# Suche Aufbauspiel Anfang 2000er/Ende 90er / Isometrische Grafik / "Märchen Modus"



## DreiBitALU (28. Februar 2016)

*Suche Aufbauspiel Anfang 2000er/Ende 90er / Isometrische Grafik / "Märchen Modus"*

Moin,

ich such ein Spiel aus der Kindheit, dass ich damals bei einem Freund gespielt habe.
Es war ein Stadt bzw. Dorf Aufbau Spiel mit isometrischer Grafik, wie z.B,  SimCity 2k oder Anno 1602.
Allerdings konnte man auch so Fantasie Gebäude bauen, die aussahen wie Bonbons oder Pilze 
Auch waren es keine Großstädte, also ohne Wolkenkratzer 
Vielleicht kennt es ja jemand, wäre sehr cool!

Viele Grüße
Patrick


----------



## Nightslaver (28. Februar 2016)

*AW: Suche Aufbauspiel Anfang 2000er/Ende 90er / Isometrische Grafik / "Märchen Modus"*



DreiBitALU schrieb:


> Moin,
> 
> ich such ein Spiel aus der Kindheit, dass ich damals bei einem Freund gespielt habe.
> Es war ein Stadt bzw. Dorf Aufbau Spiel mit isometrischer Grafik, wie z.B,  SimCity 2k oder Anno 1602.
> ...



Die Völker 1, oder 2 vieleicht?

Die Volker – Wikipedia


----------



## DreiBitALU (1. März 2016)

* **Erforderliche Schritte**
[a] Zähle sämtliche Spiele auf, die im Forenthread über das gesuchte Aufbauspiel mit Namen genannt werden.
[b] Setze den Forenthread über das gesuchte Aufbauspiel nach seiner letzten Zeile fort.

* **Datensätze**

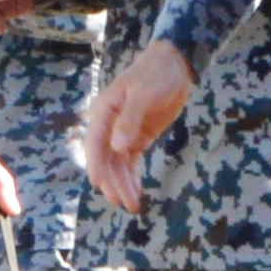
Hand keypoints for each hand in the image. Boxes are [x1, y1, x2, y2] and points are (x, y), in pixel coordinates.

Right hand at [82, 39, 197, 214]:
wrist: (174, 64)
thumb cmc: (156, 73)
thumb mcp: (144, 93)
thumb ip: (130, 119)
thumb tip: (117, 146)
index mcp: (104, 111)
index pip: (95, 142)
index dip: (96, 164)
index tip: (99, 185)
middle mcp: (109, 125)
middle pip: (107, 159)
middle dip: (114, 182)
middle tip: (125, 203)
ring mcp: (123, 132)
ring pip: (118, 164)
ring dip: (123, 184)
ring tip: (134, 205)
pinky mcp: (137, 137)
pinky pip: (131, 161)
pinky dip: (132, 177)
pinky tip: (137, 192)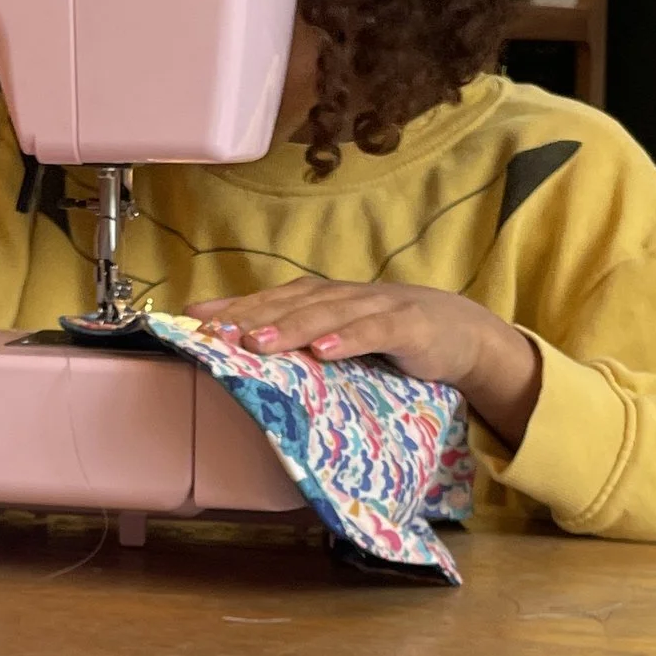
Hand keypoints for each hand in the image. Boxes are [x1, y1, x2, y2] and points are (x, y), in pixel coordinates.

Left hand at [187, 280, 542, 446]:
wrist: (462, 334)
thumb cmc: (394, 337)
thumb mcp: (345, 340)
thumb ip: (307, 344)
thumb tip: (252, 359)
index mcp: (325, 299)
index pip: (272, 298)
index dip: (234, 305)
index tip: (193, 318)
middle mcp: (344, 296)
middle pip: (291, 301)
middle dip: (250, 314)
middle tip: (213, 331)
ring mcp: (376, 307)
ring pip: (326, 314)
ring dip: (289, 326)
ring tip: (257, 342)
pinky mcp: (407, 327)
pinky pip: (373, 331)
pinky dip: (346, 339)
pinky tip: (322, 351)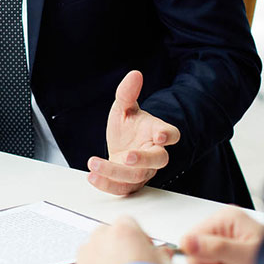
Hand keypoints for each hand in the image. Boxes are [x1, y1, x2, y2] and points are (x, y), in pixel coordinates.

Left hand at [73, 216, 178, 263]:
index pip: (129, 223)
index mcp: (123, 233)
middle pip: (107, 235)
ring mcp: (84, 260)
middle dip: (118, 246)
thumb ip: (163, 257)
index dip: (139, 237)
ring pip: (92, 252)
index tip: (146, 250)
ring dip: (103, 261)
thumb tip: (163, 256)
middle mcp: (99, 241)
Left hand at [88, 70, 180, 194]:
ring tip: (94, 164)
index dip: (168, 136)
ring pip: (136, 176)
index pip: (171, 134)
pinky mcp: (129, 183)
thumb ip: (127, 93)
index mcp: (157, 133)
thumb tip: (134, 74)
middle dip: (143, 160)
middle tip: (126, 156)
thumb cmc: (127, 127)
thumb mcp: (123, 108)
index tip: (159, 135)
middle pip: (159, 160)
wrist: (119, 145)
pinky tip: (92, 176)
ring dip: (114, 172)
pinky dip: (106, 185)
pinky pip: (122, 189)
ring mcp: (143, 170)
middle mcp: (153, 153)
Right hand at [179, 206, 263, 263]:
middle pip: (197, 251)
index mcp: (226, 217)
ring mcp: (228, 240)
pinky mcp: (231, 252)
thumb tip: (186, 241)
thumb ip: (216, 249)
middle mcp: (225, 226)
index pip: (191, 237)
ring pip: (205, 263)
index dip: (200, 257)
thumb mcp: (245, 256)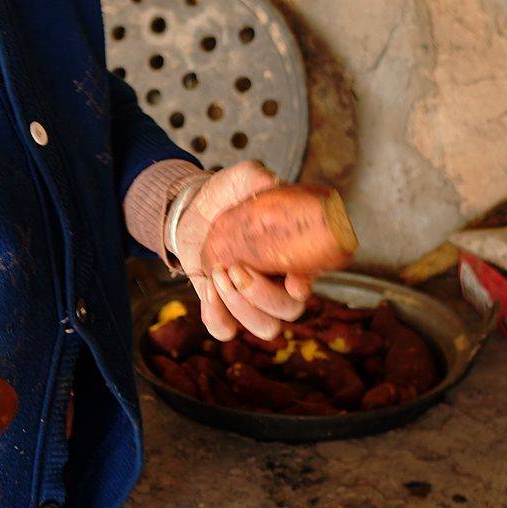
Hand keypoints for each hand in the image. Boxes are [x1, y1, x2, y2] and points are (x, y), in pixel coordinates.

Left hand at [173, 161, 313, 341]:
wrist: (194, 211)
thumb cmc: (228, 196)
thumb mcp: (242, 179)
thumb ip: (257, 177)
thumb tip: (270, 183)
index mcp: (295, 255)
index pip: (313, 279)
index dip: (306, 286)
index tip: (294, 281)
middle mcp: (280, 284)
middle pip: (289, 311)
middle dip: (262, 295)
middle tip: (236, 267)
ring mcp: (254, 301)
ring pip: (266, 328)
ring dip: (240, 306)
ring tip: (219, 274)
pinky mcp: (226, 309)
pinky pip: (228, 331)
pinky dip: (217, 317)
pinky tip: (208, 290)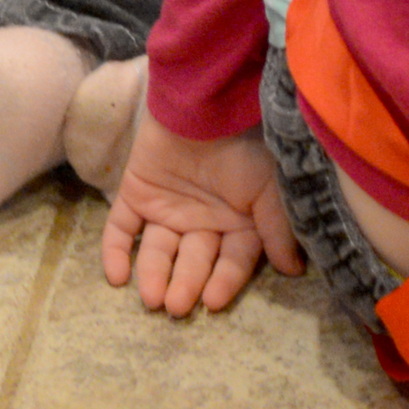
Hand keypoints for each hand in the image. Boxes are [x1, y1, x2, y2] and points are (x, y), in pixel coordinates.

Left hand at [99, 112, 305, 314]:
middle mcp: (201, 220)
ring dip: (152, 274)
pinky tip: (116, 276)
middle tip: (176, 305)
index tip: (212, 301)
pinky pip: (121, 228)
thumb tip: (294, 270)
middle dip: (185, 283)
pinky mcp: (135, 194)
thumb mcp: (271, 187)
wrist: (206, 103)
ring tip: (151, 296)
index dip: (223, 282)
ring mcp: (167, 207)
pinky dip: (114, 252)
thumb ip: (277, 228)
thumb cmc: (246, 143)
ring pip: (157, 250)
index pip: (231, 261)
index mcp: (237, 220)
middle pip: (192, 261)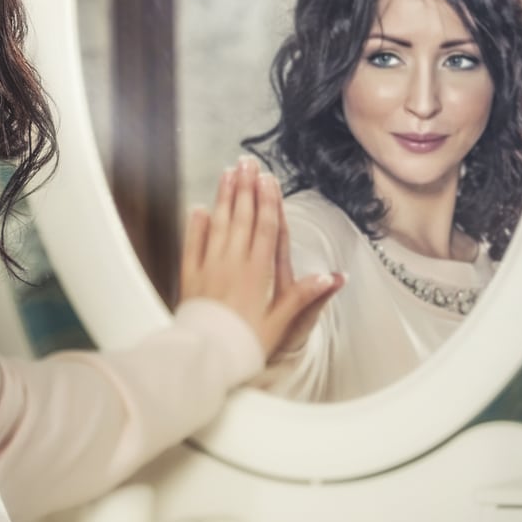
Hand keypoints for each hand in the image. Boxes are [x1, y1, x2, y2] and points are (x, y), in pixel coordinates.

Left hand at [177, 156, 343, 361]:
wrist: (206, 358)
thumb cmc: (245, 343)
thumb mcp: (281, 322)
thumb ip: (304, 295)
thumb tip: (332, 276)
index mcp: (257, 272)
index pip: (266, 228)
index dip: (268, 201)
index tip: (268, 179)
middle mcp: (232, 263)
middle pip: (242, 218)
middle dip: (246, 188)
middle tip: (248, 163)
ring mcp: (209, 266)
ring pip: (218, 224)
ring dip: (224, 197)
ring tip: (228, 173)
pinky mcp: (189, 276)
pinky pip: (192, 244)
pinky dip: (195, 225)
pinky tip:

* **Gegebene Antworten**
[a] SimCity 2k, Anno 1602, Die Völker 1, Die Völker 2

[b]
*AW: Suche Aufbauspiel Anfang 2000er/Ende 90er / Isometrische Grafik / "Märchen Modus"*

Hmmm, das ist noch zu realistisch, zu braun bzw. erdig 
Man konnte die "Kacheln" auch stärker sehen und es war sehr bunt.


----------



## Nightslaver (1. März 2016)

*AW: Suche Aufbauspiel Anfang 2000er/Ende 90er / Isometrische Grafik / "Märchen Modus"*



DreiBitALU schrieb:


> Hmmm, das ist noch zu realistisch, zu braun bzw. erdig
> Man konnte die "Kacheln" auch stärker sehen und es war sehr bunt.



Hmm, dann wüste ich nur noch "Die Siedler 4" auf die die Beschreibung halbwegs zutreffen könnte. Wenn es das auch nicht ist wüsst ich auch nicht was es sein soll... 
Die einzigen drei anderen Spiele die mir darüber hinaus noch einfallen, wo es pilzartige Gebäude gegeben hat wären Lords of Magic, Age of Wonders, und Hereos of Might and Magic 3, aber alles drei dürfte es mit hoher Wahrscheinlichkeit nicht sein.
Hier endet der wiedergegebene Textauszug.